As Calum Miller, a British physician and pro-life activist has warned, this puts the U.S. pro-life movement in a precarious position—one that risks devolving into the situation in which the pro-life movements in many European countries find themselves. If we normalize a constant choosing between the lesser of two evils—if we do not find a way to press politicians to be genuinely pro-life (and not just less bad than “the other side”)—we risk a downward spiral where we’ll be left with managing the decline of pro-life perspectives and never move the needle in a positive direction. Trump has already proposed the idea of pro-choice Tulsi Gabbard as the next president of the United States. Capitulating to yet another pro-choice candidate, Miller rightly suggests, is the kind of thing we must fight with all our might.
But the results of November 5 give us some reason for hope and optimism. A firehose of abortion disinformation has doused the American people since Dobbs—spurred by huge money, corrupt media, feckless politicians, and compromised medical and academic communities that don't permit meaningful dissent. The result of this has been—let’s face it—a massive, cultural-shifting marvel.
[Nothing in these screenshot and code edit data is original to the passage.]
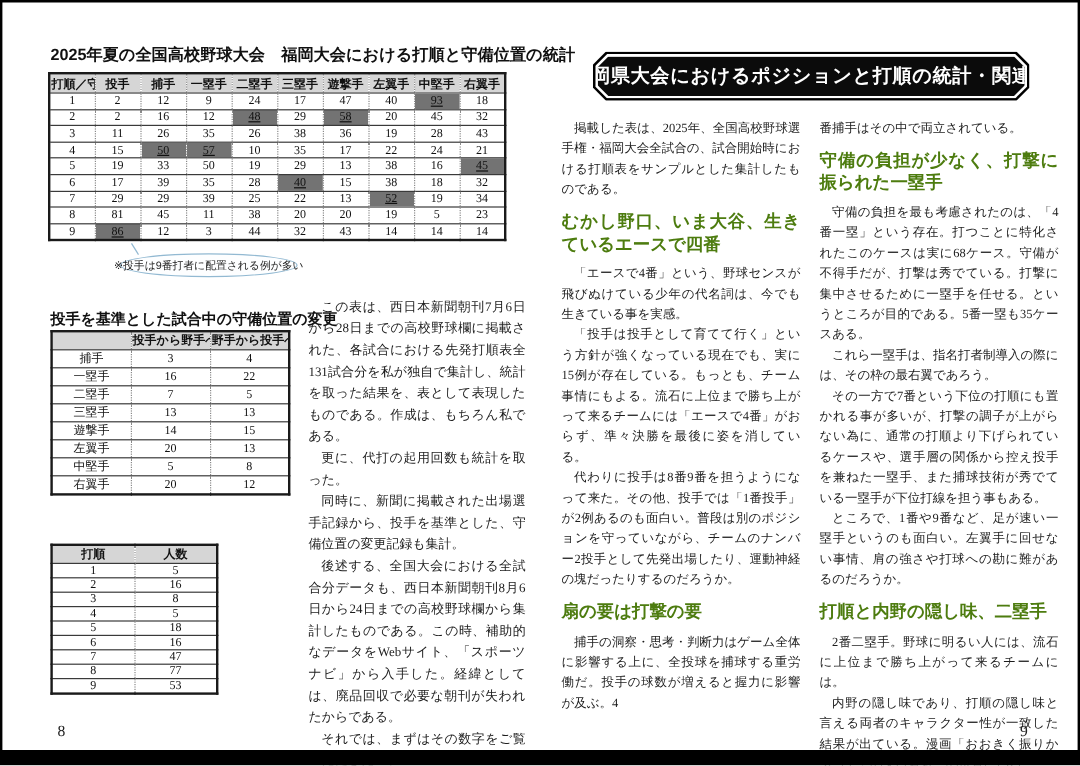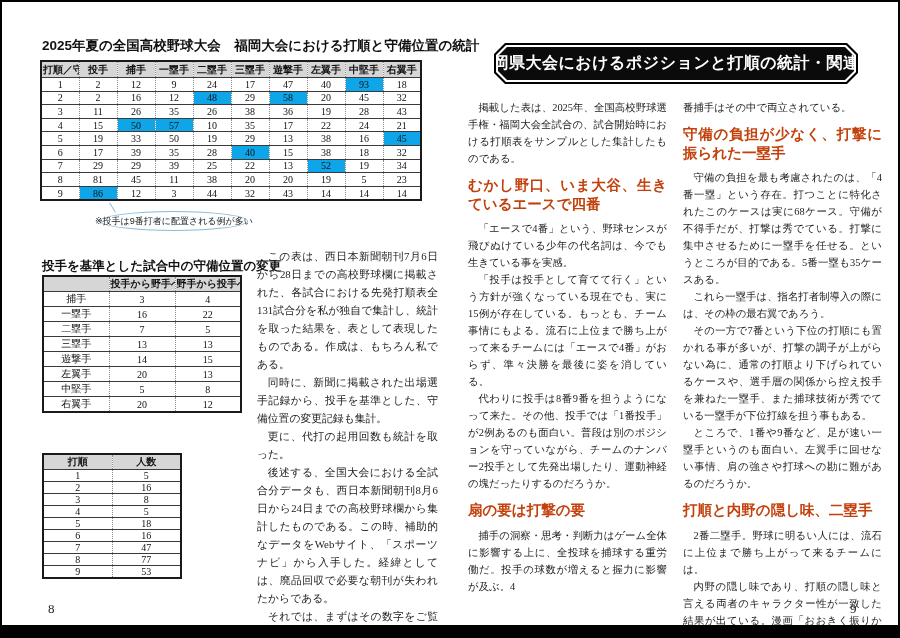--- a/index.html
+++ b/index.html
@@ -20,7 +20,7 @@
              padding:0 1px;overflow:hidden;white-space:nowrap;}
   table.stat{border:2px solid #1a1a1a;}
   table.stat th{background:#d6d6d6;font-family:"Liberation Sans","DejaVu Sans",sans-serif;font-weight:600;}
-  td.hl{background:#0ea5e9;}
+  td.hl{background:#737373;text-decoration:underline;}
 
   #t1{left:40px;top:60px;width:382px;}
   #t1 th{height:15px;}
But, on the other hand, an entire campaign that tried to build itself around this pro-abortion energy failed spectacularly. The population cannot be more misinformed about abortion than it is right now—and still about four in ten Americans identify as pro-life.
Trump has outsourced the future of MAGA to JD Vance—a man who, despite some disappointing compromises during the 2024 campaign, is deeply pro-life and supportive of social programs for women and families. This portends well for the prospects of what I’ve been calling “Pro-Life 3.0”: a movement that transcends our previous connection to libertarian conservatism and recaptures the heterogenous multi-partisanship of the original pro-life movement.
This movement need not and must not choose between the two people present in the uniquely intimate relationship of pregnancy. And with that in mind, I’ll conclude with two proposals for the pro-life movement going forward from this election.
First, per Miller’s warning, we must not backtrack in the slightest when it comes to lifting up the reality of the vulnerable prenatal child. Our pro-abortion opponents have worked hard and smart to erase her reality from the national conversation. They have shown us no quarter in mounting such attacks and, again, have been largely successful: Our public discourse on abortion is almost totally disconnected from what abortion actually is. With that in mind, we must re-teach the culture in part by prudently, respectfully, but unapologetically employing victim imagery. We must subvert our throwaway culture's attempt to hide the reality of abortion.
Second, we must take lessons from pro-life feminists in showing that abortion is not good for women—and, indeed, is often and obviously deeply and profoundly contrary to their interests. The pro-life movement needs to pivot to make awareness of unwanted and coerced abortion a central part of our activism, as argued in this recent manifesto. Intimate partner violence, anti-natalist social structures, bro-choice coercion from hook-ups and boyfriends, and more all contribute to a situation in which large percentages of abortions are unwanted or at odds with the values of the woman undergoing them. This is a project that we can share with those who are genuinely pro-choice (not pro-abortion)—the kind of project, I suspect, many will be looking for in the first few weeks and months of the new administration.
Charles C. Camosy is a professor of medical humanities at the Creighton University School of Medicine and a moral theology fellow at St. Joseph Seminary in New York.